This one-off episode of Mackenzie Crook’s  bucolic comedy gem rooted in the Suffolk countryside (albeit filmed in Essex) hasn’t been made available for preview, although some of the scenes were apparently filmed – heaven forbid – on the streets of London. 

Walliams and Friend , Christmas Eve, 10.05pm BBC1

The friend of the title is Joanna Lumley, as David Walliams accesses his inner Two Ronnies to  generally profitable effect. There’s a product-placement skit worthy of Ronnies Barker and Corbett, as well as Oscar Wilde as a lewd northern comedian, a team of Joanna Lumley lookalikes, a Bake Off pastiche and much, much more. Better than you might expect.

Not Going Out , Christmas Eve, 10.45pm BBC1

Having apparently bowed out last Christmas when Lee finally married Lucy, Lee Mack’s endearingly gag-heavy sitcom resurrects itself for another one-off seasonal special, with Lucy (Sally Bretton) now heavily pregnant. Not the best of times, then, to be involved in a hold-up at a department store.

Mrs Brown’s Boys Christmas Special , Christmas Day, 9.45pm BBC1

“Who first stared at a chicken and thought, ‘I’m going to eat the first thing out of its arse...’”. Yes, it’s the return of the cross-dressing Brendan O’Carroll’s Irish mammy in a typically raucous tale, involving a flatulent grandad and punching Christmas trees.

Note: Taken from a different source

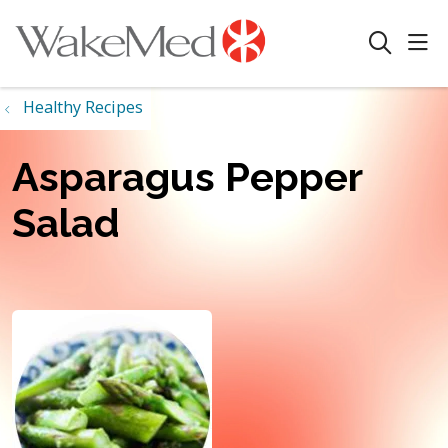
sho
search
Healthy Recipes
Asparagus Pepper
Salad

Catherine Tate’s Nan , Sun 27 Dec, 10.25pm BBC1

After a spot of aggro concerning a charity-collecting blind pensioner (“I saw right through his smug white stick”), Catherine Tate’s foul-mouthed bigot is sent on an anger management course run by Warwick Davis. Cue gags about “midgets”, although it’s one about a Muslim that has predictably landed Tate in some pre-broadcast hot water.